The aim of the present study was to assess feasibility and safety of the technique compared with the established surgical practice. Although this needs to be further assessed in a larger cohort of patients and including long-term oncological outcomes, our preliminary observation with 12 months of follow-up clearly points toward its viability as an alternative option.
Two previous studies have reported the feasibility of pure laparoscopic excision of the ureter in patients with upper tract transitional cell carcinoma; however, in one study, 7 distal tumors were excluded, and the other study had just 1 patient with a distal ureteric tumor. 8 Clearly, the reported literature suggests that distal ureteric tumors are not favored for the laparoscopic approach and hence underscores the importance of the technique described in this article.
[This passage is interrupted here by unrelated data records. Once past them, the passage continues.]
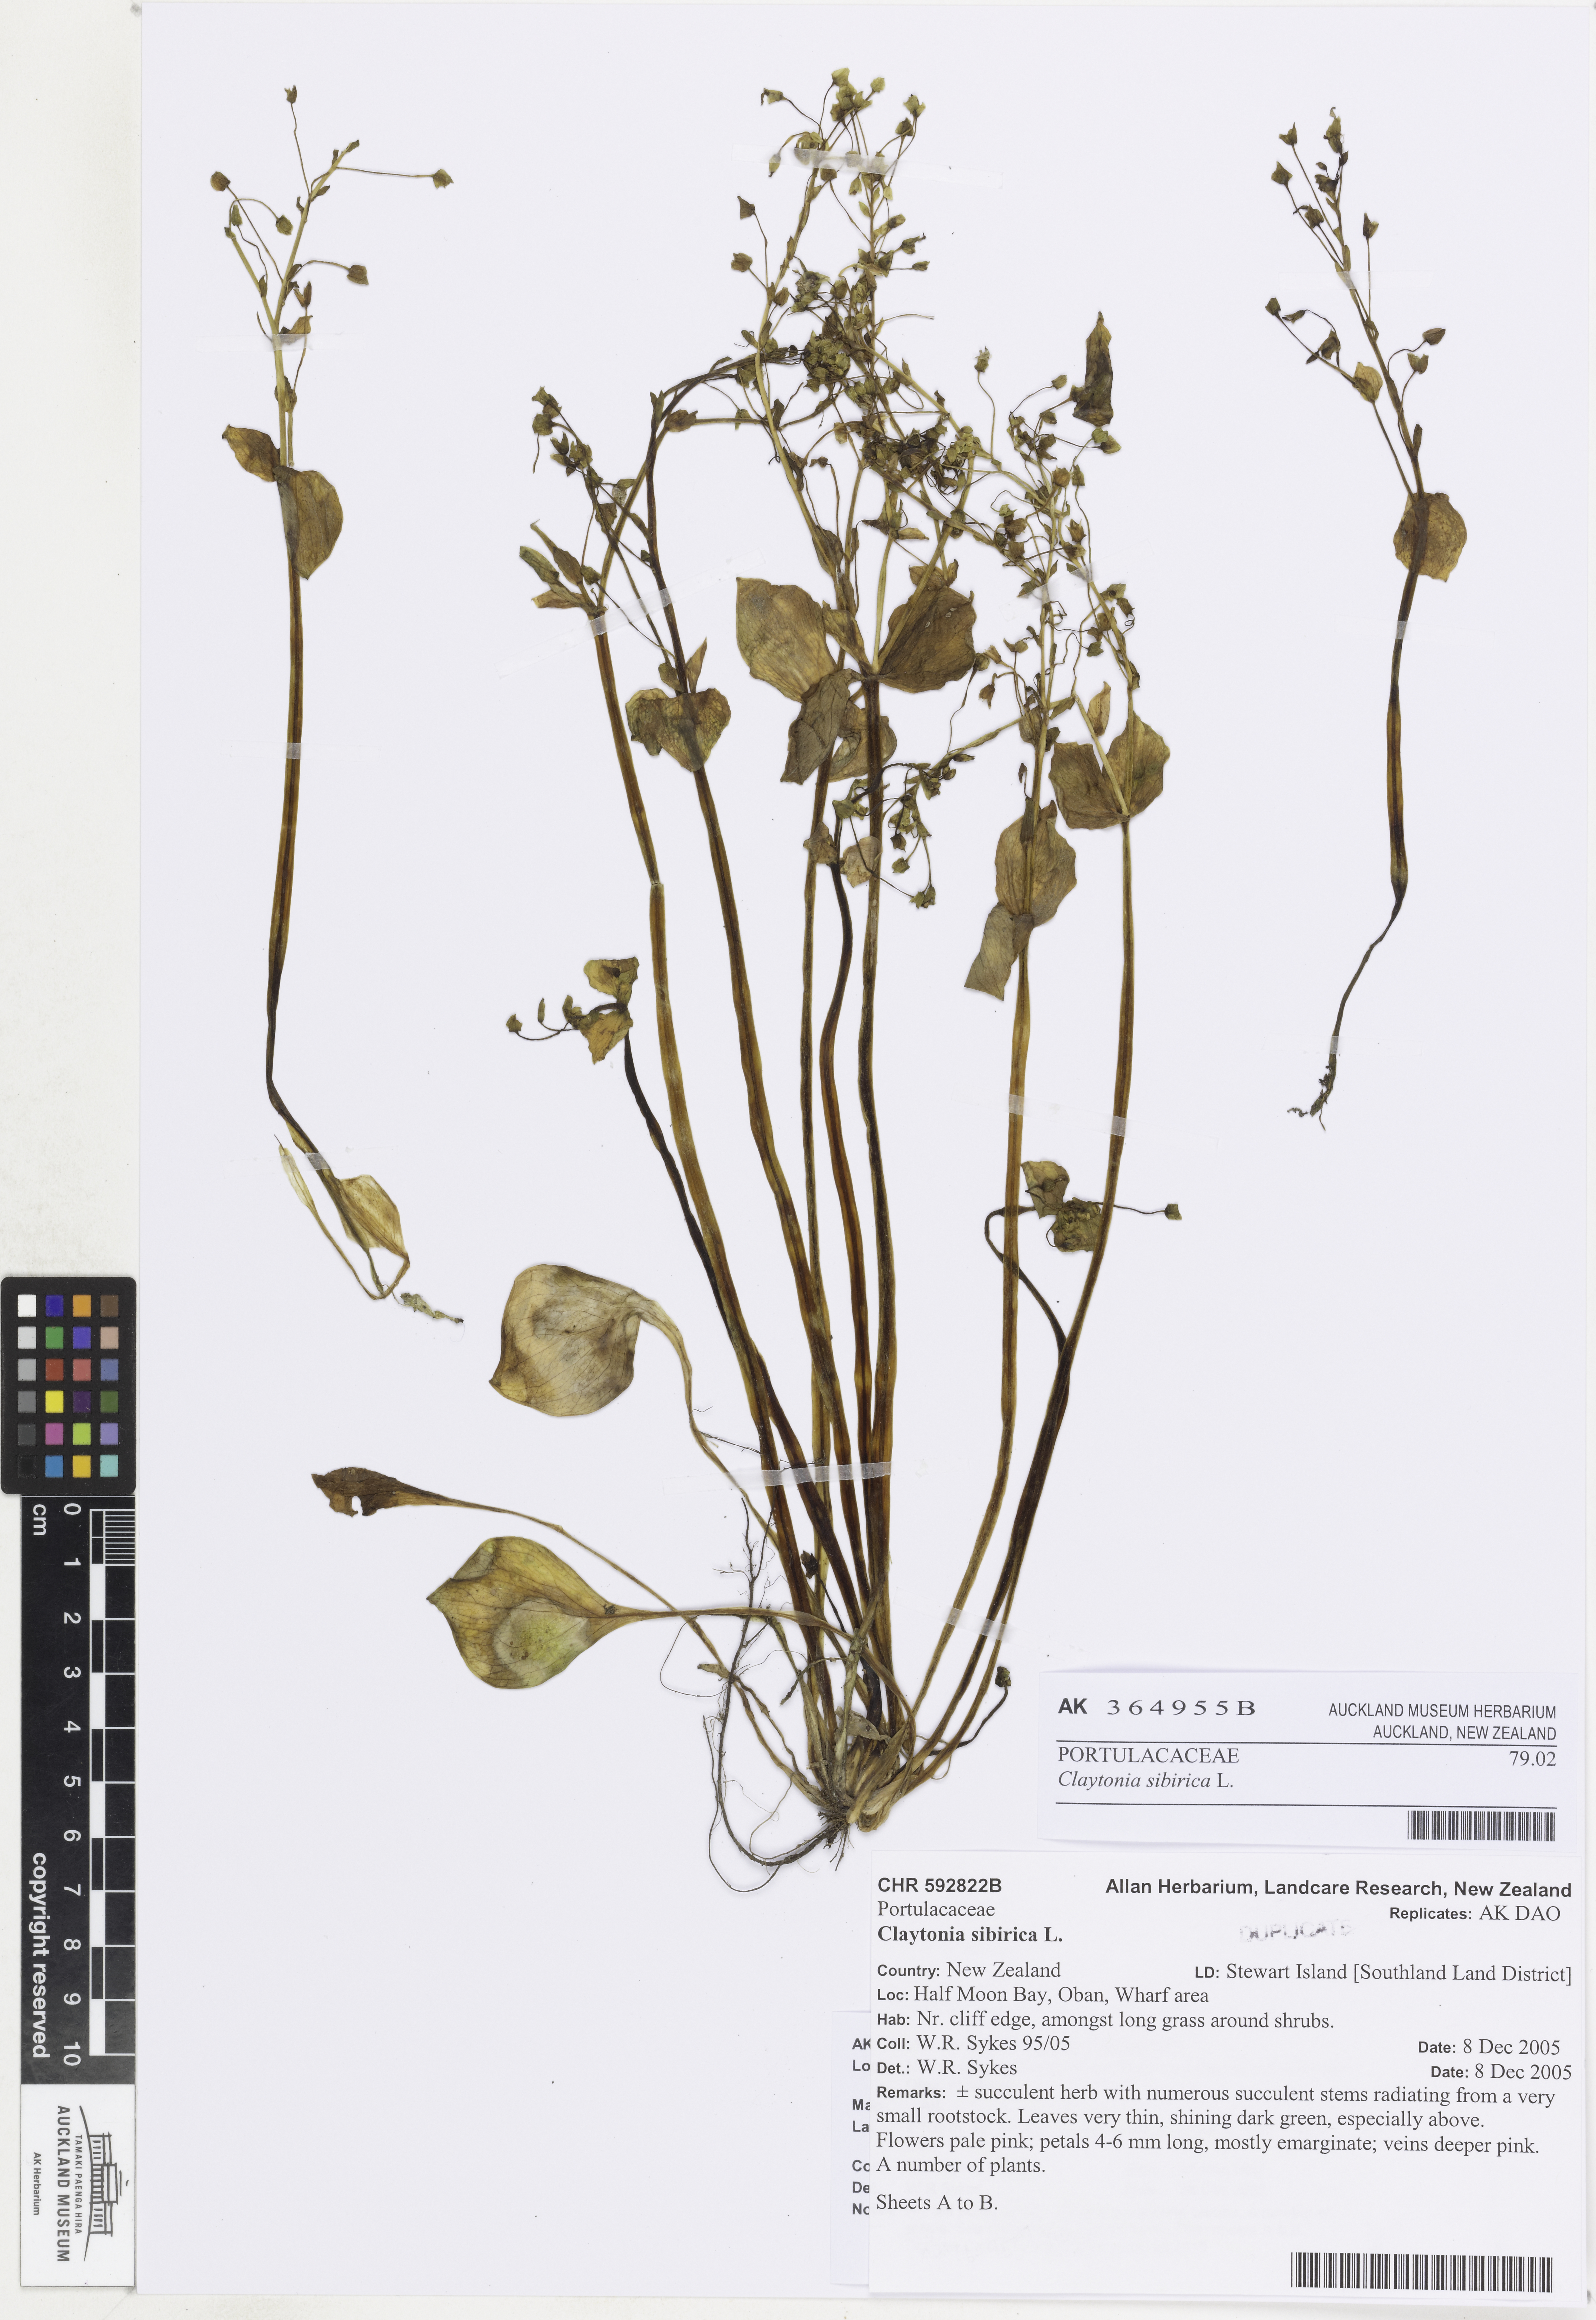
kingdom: Plantae
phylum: Tracheophyta
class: Magnoliopsida
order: Caryophyllales
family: Montiaceae
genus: Claytonia
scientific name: Claytonia sibirica
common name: Pink purslane
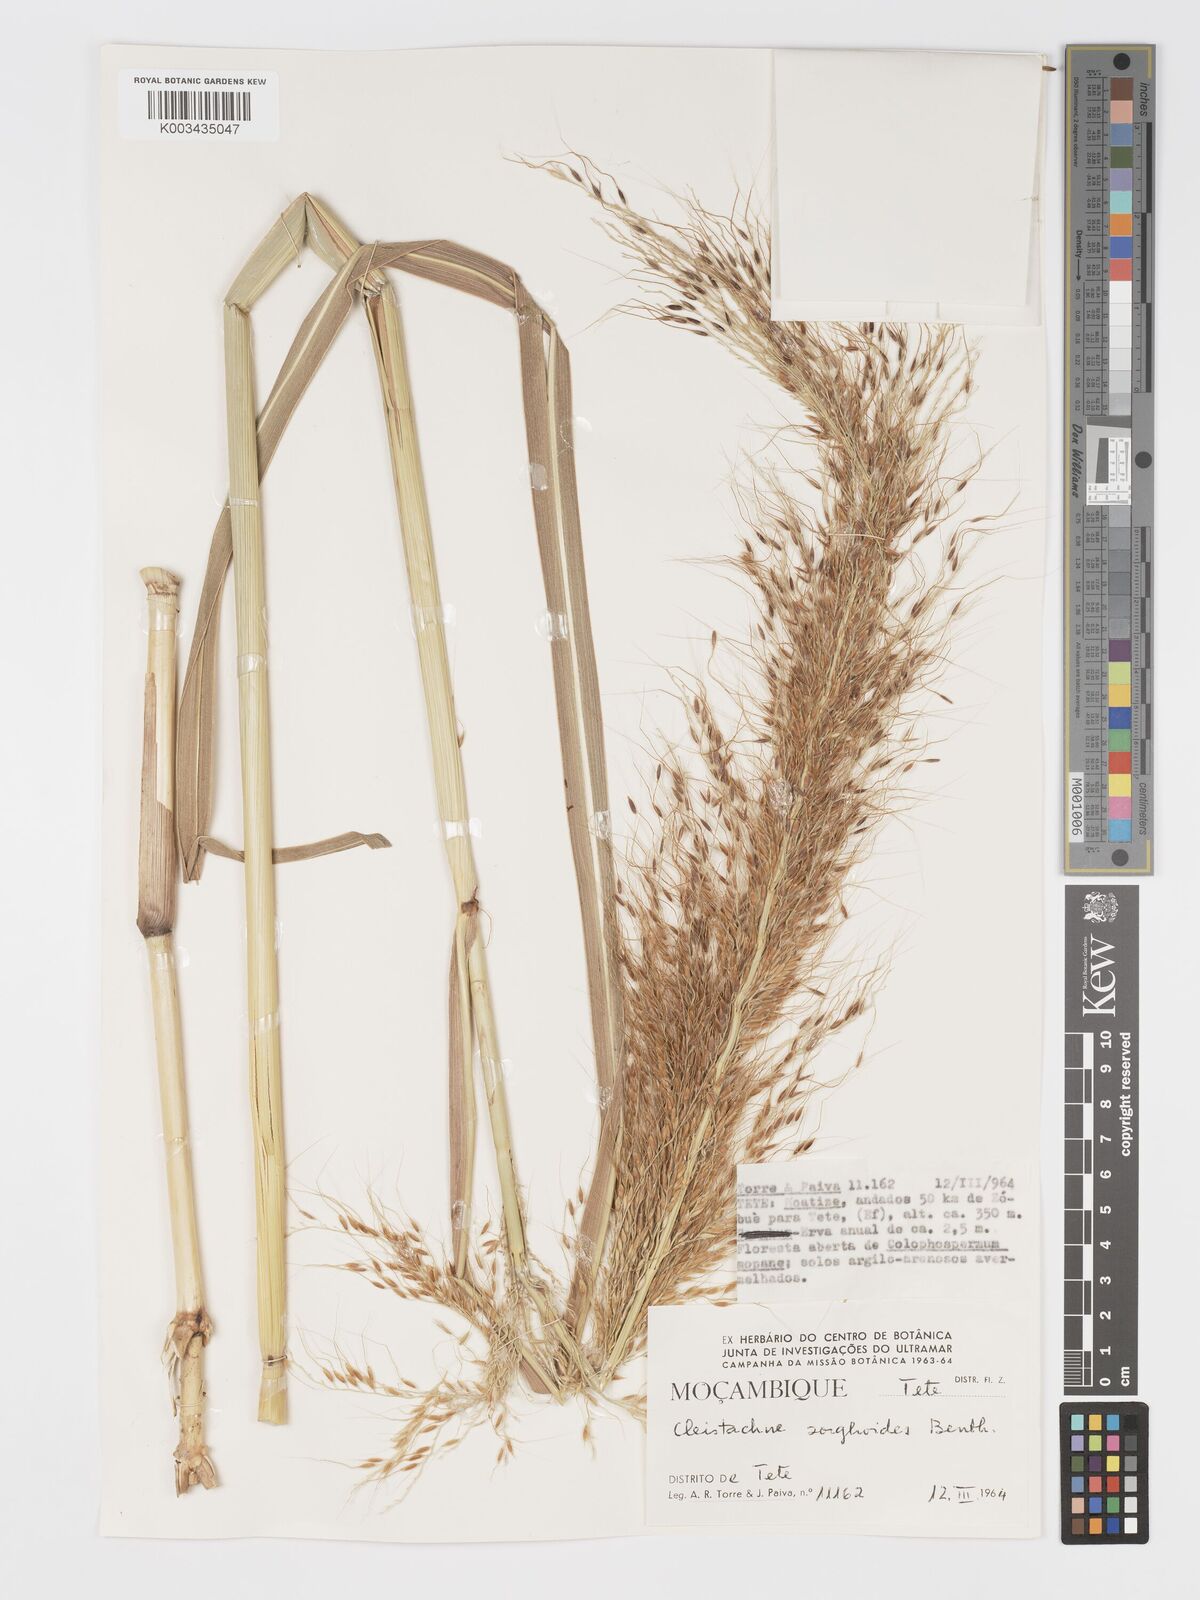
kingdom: Plantae
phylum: Tracheophyta
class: Liliopsida
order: Poales
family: Poaceae
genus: Cleistachne
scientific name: Cleistachne sorghoides
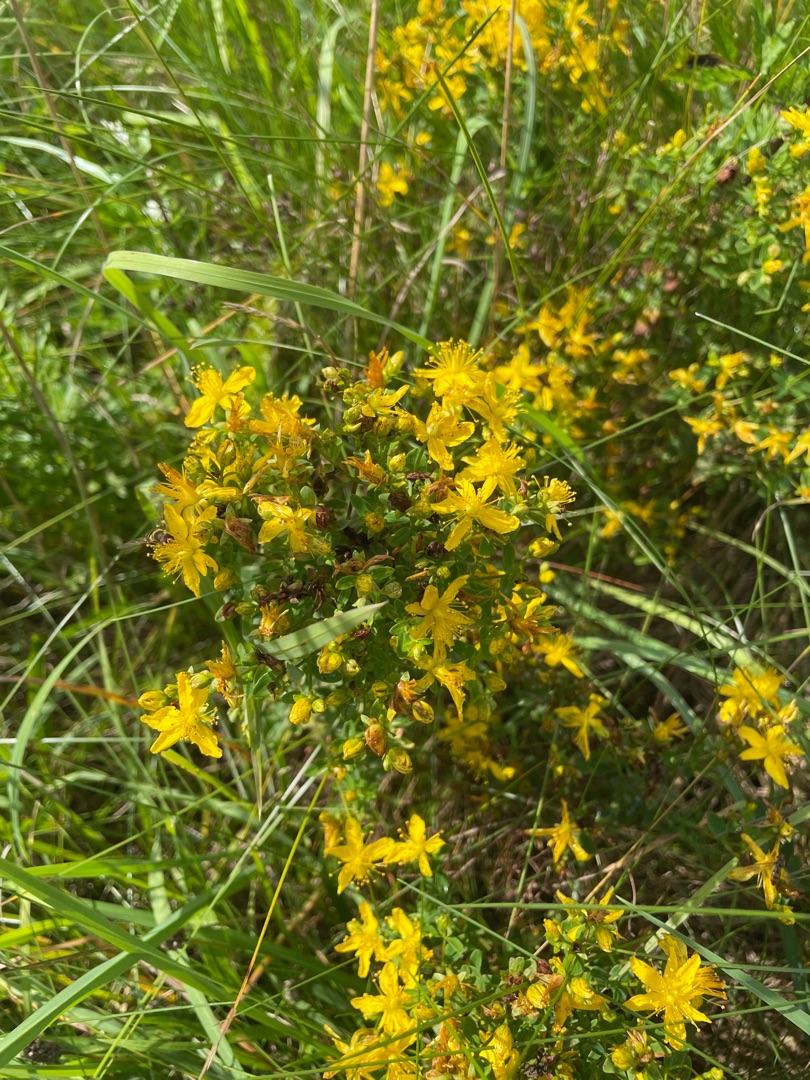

A myriad of techniques have been described to deal with the distal ureter.3,7,10–13 Most of these techniques have reported the feasibility and safety of the procedures; however, long-term data reporting oncological outcomes are lacking. Endoscopic approaches ranging from resection to incisions sometimes combined with careful coagulation of the ureteric end, followed by “pluck” during laparoscopic radical nephroureterectomy, are popular with urologists during laparoscopic resection of upper tract transitional cell carcinoma. The seeding of tumor cells during laparoscopic mobilization of kidneys or ureters remains a concern. 14 Higher recurrences in the urinary bladder on follow-up cystoscopic surveillance were noted by many in the past. 4 This may be one of the main reasons few studies are not in favor of recommending endoscopic management in patients with tumors in the distal third of the ureter. 3 Similarly, the extravesical stapling technique carries a higher risk of recurrences.
The quality of the literature in this area remains poorly reported, retrospective in nature, and often limited to case series by a single surgeon. 4 Our feasibility study points toward safety of the procedure; however, long-term oncological safety needs to be tested for this procedure. Future protocol-driven prospective studies, preferably with randomized design, are needed to settle the question of the best surgical approach to the distal ureter during radical nephroureterectomy, specifically for tumors in the distal third of the ureter.
Footnotes
Disclosure Statement
No competing financial interests exist.